• 本文
----------------

また、ダイポール20は、給電点Qを通る基準面Sqから基準面Sqに垂直な正面方向Dに所定の傾斜角度θで傾く一対の素子21,22を有している。なお、基準面Sqは、支柱10の延在方向に平行で支持アーム23に垂直な鉛直面であってよい。
【0019】
このように、ダイポールアンテナ1は、使用周波数帯域の中心周波数の波長に対応する全長Lを有するダイポール20を備えている。そして、ダイポール20は、給電点Qを通る基準面Sqから基準面Sqに垂直な正面方向Dに所定の傾斜角度θで傾く一対の素子21,22を有している。ダイポール20の全長Lと傾斜角度θとの関係を調整することで、指向性が強まることを抑えつつ、広周波数帯域の電波を受信できる。
したがって、本ダイポールアンテナを用いれば、広周波数帯域をカバーするために複数の種類の低指向性を有するアンテナシステムを組み合わせることを要することなく、単純な構造で、広周波数帯域の電波を受信可能で、無指向性に近い指向性を持つアンテナ及び電波方位探知装置を提供できる。
全長Lは、使用周波数帯域の中心周波数の0.5波長以上1.5波長以下に対応することが好ましい。傾斜角度θは、10°以上45°以下であることが好ましい。これにより、より効果的に、指向性が強まることを抑えつつ、広周波数帯域の電波を受信できる。
【0020】
また、ダイポール20は、正面方向Dに凸となるように湾曲するカール部21c,22cを先端に有していることが好ましい。言い換えると、カール部21c,22cは、正面方向Dとは反対方向に曲がっている。このように、ダイポール20の先端を正面方向Dに凸となるように湾曲にすることで、素子21,22が正面方向Dに傾斜することで強まる指向性を抑えることができ、広周波数帯域の電波を受信できる構造で、無指向性に近い指向性を持った状態にできる。
【0021】
また、カール部21c,22cの曲率半径rは、使用周波数帯域の中心周波数の0.02波長から0.3波長であることが好ましい。このように、カール部21c,22cの曲率半径rを、使用周波数帯域の中心周波数の0.02波長から0.3波長にすることで、素子21,22が正面方向Dに傾斜することで強まる指向性を効果的に抑えることができ、広周波数帯域の電波を受信できる構造で、無指向性に近い指向性を持った状態にできる。
【0022】
また、カール部21c,22cの中心角αは、30°以上180°以下であることが好ましい。このように、カール部21c,22cの中心角αを、30°以上180°以下にすることで、素子21,22が正面方向Dに傾斜することで強まる指向性を効果的に抑えることができ、広周波数帯域の電波を受信できる構造で、無指向性に近い指向性を持った状態にできる。
【0023】
次に、
図3を用いて、本実施形態に係るダイポールアンテナ1の正面方向Dにおける利得特性について、比較例と比較して説明する。
図3は、各種ダイポールアンテナの正面方向Dにおける利得特性の比較図である。
図3において、横軸は、周波数を示し、縦軸は、利得(ゲイン)を示している。

----------------

• 資料一覧

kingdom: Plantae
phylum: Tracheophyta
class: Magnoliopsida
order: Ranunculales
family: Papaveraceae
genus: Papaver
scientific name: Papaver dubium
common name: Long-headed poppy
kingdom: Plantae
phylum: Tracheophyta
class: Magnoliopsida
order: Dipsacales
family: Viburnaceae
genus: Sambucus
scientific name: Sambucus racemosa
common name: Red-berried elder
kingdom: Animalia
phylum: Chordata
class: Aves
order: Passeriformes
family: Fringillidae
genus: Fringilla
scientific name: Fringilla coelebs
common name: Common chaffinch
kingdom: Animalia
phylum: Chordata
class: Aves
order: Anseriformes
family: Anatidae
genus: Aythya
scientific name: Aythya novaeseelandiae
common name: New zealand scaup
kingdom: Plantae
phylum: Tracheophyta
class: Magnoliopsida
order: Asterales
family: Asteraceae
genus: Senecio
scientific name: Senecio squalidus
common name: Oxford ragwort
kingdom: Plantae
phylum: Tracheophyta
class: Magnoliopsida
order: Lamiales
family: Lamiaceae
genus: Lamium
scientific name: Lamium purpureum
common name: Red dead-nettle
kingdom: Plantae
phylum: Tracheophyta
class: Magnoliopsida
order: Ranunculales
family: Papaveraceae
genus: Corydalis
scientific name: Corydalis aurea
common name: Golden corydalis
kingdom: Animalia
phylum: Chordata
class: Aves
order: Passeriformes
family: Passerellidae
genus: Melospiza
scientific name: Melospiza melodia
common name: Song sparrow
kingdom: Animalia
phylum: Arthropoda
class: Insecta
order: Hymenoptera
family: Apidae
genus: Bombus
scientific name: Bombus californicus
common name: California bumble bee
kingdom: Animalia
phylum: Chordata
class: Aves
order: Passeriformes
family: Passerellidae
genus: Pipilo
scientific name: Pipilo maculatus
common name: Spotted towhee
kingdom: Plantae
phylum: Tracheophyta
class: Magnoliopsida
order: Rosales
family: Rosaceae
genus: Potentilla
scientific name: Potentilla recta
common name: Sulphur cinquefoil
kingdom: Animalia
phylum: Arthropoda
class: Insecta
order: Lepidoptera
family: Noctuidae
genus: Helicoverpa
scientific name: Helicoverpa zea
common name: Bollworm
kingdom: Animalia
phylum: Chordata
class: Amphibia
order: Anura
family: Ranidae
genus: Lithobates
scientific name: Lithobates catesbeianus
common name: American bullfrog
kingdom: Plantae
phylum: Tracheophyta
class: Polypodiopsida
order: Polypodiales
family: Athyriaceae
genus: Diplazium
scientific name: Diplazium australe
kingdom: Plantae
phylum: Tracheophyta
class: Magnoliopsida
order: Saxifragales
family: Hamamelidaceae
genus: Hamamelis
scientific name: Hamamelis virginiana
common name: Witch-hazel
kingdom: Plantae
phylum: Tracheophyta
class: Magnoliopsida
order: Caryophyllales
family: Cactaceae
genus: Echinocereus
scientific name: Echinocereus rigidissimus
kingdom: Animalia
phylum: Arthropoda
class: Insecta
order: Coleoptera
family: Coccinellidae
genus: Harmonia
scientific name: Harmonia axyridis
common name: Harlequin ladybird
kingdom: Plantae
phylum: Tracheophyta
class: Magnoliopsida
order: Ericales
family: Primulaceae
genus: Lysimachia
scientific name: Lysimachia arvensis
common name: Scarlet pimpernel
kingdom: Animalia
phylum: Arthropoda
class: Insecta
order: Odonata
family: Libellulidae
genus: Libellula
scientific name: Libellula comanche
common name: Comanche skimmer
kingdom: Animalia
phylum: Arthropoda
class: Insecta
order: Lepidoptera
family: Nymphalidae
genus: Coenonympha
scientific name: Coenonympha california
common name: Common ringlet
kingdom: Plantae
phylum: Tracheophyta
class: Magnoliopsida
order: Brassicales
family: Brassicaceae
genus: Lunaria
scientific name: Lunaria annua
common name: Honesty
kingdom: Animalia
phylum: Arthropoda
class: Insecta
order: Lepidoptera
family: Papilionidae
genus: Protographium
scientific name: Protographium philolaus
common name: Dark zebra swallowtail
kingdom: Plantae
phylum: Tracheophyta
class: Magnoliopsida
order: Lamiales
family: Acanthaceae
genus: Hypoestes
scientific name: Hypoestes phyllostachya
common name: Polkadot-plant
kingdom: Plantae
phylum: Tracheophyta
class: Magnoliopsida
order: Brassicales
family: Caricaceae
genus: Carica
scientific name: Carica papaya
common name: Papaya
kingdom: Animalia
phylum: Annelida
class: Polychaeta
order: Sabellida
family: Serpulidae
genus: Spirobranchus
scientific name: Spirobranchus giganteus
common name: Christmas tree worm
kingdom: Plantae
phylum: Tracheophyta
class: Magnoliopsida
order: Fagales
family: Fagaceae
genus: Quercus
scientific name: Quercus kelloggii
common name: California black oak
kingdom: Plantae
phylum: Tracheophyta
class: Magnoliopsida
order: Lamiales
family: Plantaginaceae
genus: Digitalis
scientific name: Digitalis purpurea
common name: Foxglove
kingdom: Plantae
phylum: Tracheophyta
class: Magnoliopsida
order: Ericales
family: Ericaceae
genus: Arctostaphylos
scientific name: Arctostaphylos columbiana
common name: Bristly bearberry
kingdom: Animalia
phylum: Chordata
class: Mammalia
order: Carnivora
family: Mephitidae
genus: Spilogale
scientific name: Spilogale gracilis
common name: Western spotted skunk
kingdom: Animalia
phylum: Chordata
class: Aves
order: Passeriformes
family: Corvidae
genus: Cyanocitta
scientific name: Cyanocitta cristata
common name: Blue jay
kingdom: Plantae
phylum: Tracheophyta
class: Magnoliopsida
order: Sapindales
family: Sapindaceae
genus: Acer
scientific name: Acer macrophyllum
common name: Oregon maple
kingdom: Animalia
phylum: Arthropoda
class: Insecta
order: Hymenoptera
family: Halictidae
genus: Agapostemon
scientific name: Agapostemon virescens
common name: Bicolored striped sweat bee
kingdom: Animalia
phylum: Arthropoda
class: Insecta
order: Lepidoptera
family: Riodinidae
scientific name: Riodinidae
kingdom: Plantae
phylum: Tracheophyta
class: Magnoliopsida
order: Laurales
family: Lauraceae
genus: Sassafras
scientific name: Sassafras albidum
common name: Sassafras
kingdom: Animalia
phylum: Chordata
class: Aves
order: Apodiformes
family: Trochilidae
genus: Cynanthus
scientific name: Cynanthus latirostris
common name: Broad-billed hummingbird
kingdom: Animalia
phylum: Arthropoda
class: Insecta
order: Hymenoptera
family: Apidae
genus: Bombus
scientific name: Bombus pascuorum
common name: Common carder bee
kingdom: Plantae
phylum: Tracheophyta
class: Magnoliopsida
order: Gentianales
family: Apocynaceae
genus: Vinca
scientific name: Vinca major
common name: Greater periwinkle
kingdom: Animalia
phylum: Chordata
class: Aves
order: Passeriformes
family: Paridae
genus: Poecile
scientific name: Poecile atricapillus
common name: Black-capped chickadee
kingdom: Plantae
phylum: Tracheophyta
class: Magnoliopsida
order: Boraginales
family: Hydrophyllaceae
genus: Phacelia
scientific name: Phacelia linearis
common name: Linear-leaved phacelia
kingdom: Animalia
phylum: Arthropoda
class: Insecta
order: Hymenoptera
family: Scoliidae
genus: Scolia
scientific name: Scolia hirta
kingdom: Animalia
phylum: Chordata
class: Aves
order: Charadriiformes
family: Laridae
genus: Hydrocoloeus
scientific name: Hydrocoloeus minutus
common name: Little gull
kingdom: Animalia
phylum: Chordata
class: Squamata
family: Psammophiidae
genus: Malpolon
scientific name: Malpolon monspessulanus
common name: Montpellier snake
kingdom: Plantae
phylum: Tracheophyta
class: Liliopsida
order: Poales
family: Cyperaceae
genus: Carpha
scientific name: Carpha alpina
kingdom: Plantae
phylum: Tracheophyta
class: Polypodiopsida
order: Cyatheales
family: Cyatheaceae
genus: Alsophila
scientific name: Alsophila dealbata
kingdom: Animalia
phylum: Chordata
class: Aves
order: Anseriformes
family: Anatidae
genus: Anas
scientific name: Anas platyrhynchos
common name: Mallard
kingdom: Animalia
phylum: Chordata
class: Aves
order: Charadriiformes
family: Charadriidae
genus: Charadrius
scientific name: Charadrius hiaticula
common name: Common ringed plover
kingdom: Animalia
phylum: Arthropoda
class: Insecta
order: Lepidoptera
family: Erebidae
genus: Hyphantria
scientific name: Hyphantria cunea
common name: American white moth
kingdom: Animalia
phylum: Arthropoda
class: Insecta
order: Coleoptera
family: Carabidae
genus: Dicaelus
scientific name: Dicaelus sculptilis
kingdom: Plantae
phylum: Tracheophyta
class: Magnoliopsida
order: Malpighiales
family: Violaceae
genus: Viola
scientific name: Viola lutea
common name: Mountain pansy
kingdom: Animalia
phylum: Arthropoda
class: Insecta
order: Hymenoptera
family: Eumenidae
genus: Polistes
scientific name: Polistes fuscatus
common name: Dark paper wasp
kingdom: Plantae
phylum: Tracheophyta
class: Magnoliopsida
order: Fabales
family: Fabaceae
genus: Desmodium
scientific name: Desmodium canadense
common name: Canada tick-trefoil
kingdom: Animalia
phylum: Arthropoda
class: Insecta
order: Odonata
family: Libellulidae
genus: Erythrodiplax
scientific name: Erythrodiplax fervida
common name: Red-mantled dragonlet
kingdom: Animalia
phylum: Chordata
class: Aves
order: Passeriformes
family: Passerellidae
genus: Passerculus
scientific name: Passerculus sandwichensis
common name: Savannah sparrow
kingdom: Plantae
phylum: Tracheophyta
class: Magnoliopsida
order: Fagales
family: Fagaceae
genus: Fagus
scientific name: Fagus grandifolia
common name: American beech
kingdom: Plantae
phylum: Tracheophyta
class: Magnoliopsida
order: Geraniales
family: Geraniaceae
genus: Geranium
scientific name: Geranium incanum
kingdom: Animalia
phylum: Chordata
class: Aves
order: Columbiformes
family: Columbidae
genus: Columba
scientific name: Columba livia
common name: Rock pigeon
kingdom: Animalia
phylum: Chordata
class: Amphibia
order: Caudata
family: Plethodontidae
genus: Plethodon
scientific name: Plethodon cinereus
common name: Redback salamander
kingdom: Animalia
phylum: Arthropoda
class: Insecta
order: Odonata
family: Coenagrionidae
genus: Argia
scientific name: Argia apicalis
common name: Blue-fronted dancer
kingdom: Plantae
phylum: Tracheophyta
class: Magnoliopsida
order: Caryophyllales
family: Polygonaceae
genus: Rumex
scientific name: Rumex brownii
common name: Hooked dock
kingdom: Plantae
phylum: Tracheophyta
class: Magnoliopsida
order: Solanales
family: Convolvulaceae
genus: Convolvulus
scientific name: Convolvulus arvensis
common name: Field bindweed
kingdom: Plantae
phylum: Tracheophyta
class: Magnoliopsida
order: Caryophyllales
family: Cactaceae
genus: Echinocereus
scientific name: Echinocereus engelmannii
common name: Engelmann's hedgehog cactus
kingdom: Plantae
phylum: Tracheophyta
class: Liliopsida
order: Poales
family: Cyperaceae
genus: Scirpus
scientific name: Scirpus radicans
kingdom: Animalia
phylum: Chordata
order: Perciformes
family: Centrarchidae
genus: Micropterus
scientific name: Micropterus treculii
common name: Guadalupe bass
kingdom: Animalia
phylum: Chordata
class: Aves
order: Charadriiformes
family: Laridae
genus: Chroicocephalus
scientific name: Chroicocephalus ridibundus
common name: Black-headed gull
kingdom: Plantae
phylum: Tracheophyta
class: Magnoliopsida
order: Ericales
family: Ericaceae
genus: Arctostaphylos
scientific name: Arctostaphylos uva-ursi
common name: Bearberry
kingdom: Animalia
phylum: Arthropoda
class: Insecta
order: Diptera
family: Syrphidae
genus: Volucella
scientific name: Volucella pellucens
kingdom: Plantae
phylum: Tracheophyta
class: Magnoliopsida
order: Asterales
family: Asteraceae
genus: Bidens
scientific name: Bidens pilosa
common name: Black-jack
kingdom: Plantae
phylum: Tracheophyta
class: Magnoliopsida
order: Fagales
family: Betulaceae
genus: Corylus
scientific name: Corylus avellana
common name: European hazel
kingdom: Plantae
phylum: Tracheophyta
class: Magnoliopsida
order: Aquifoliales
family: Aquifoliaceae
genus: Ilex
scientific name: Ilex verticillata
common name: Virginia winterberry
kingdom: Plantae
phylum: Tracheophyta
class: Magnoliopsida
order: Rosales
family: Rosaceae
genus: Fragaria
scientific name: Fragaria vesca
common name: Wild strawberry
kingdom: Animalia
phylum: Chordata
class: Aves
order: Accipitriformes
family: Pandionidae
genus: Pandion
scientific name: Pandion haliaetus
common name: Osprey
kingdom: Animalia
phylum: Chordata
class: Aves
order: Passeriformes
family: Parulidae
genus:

----------------

• 目標 1
ダイポールアンテナに関する本文のうち、「全長Lは、使用周波数帯域の中」から「図3は、各種ダイポールアンテナの正面方向Dにおける利得特性の比較図である。」までの箇所を、「カール部」を「湾曲部」に変更して書き直してください。
• 目標 2
ダイポールアンテナに関する本文を2文で要約してください。
• 目標 3
ダイポールアンテナに関する本文の続きを、最後の文の後から書き進めてください。
この資料は使いません。

• 期待出力 1
全長Lは、使用周波数帯域の中心周波数の0.5波長以上1.5波長以下に対応することが好ましい。傾斜角度θは、10°以上45°以下であることが好ましい。これにより、より効果的に、指向性が強まることを抑えつつ、広周波数帯域の電波を受信できる。
【0020】
また、ダイポール20は、正面方向Dに凸となるように湾曲する湾曲部21c,22cを先端に有していることが好ましい。言い換えると、湾曲部21c,22cは、正面方向Dとは反対方向に曲がっている。このように、ダイポール20の先端を正面方向Dに凸となるように湾曲にすることで、素子21,22が正面方向Dに傾斜することで強まる指向性を抑えることができ、広周波数帯域の電波を受信できる構造で、無指向性に近い指向性を持った状態にできる。
【0021】
また、湾曲部21c,22cの曲率半径rは、使用周波数帯域の中心周波数の0.02波長から0.3波長であることが好ましい。このように、湾曲部21c,22cの曲率半径rを、使用周波数帯域の中心周波数の0.02波長から0.3波長にすることで、素子21,22が正面方向Dに傾斜することで強まる指向性を効果的に抑えることができ、広周波数帯域の電波を受信できる構造で、無指向性に近い指向性を持った状態にできる。
【0022】
また、湾曲部21c,22cの中心角αは、30°以上180°以下であることが好ましい。このように、湾曲部21c,22cの中心角αを、30°以上180°以下にすることで、素子21,22が正面方向Dに傾斜することで強まる指向性を効果的に抑えることができ、広周波数帯域の電波を受信できる構造で、無指向性に近い指向性を持った状態にできる。
【0023】
次に、
図3を用いて、本実施形態に係るダイポールアンテナ1の正面方向Dにおける利得特性について、比較例と比較して説明する。
図3は、各種ダイポールアンテナの正面方向Dにおける利得特性の比較図である。

• 期待出力 2
ダイポールアンテナ1は、使用周波数帯域の中心周波数の波長に対応する全長Lのダイポール20を備え、その一対の素子21,22は基準面Sqから正面方向Dに傾斜角度θで傾いており、全長Lと傾斜角度θの関係を調整することで、指向性が強まることを抑えつつ広周波数帯域の電波を受信できる。さらに、先端に正面方向Dに凸となるカール部21c,22cを設け、その曲率半径rや中心角αを好ましい範囲にすることで、無指向性に近い指向性を持った状態にできる。

• 期待出力 3
図3において、太線aは、本実施形態に係るダイポールアンテナ1の利得曲線を表している。
図3において、破線bは、比較例1に係るスリーブダイポールアンテナの利得曲線の代表例を表している。
図3において、細線cは、比較例2に係る狭周波数帯域の電波の受信に対応するダイポールアンテナの利得曲線の代表例を表している。
【0024】
図3に示すように、本実施形態及び比較例1では、約0.1GHzから0.7GHzまでの周波数帯域において、-10dBi以上の利得が得られている。これに対して、比較例2では、-10dBi以上の利得が得られる周波数帯域は、約0.1GHzから0.45GHzまでの周波数帯域に限られている。
このように、本実施形態に係るダイポールアンテナ1は、狭周波数帯域のダイポールアンテナのように、単純な構造で、小型、軽量でありながらも、スリーブダイポール等の複雑な構造で、大型、大きな質量のアンテナと同等の性能が得られる。
【0025】
<最小構成の実施形態>
以下、本発明に係るダイポールアンテナ1の最小構成の実施形態について、
図4を用いて説明する。
図4は、最小構成の実施形態に係るダイポールアンテナ1の側面図である。
【0026】
(構成)
本実施形態のダイポールアンテナ1は、使用周波数帯域の中心周波数の波長に対応する全長Lを有するダイポール20を備える。
ダイポール20は、給電点Qを通る基準面Sqから基準面Sqに垂直な正面方向Dに所定の傾斜角度θで傾く一対の素子21,22を有する。
【0027】
(作用及び効果)
本実施形態のダイポールアンテナ1は、使用周波数帯域の中心周波数の波長に対応する全長Lを有するダイポール20を備えている。そして、ダイポール20は、給電点Qを通る基準面Sqから基準面Sqに垂直な正面方向Dに所定の傾斜角度θで傾く一対の素子21,22を有している。ダイポール20の全長Lと傾斜角度θとの関係を調整することで、指向性が強まることを抑えつつ、広周波数帯域の電波を受信できる。
したがって、本ダイポールアンテナを用いれば、広周波数帯域をカバーするために複数の種類の低指向性を有するアンテナシステムを組み合わせることを要することなく、単純な構造で、広周波数帯域の電波を受信可能で、無指向性に近い指向性を持つアンテナ及び電波方位探知装置を提供できる。
【0028】
以上、本開示の実施形態を説明したが、この実施形態は、例として示したものであり、本開示の範囲を限定することは意図していない。この実施形態は、その他の様々な形態で実施されることが可能であり、本開示の要旨を逸脱しない範囲で種々の省略、置き換え、変更を行うことができる。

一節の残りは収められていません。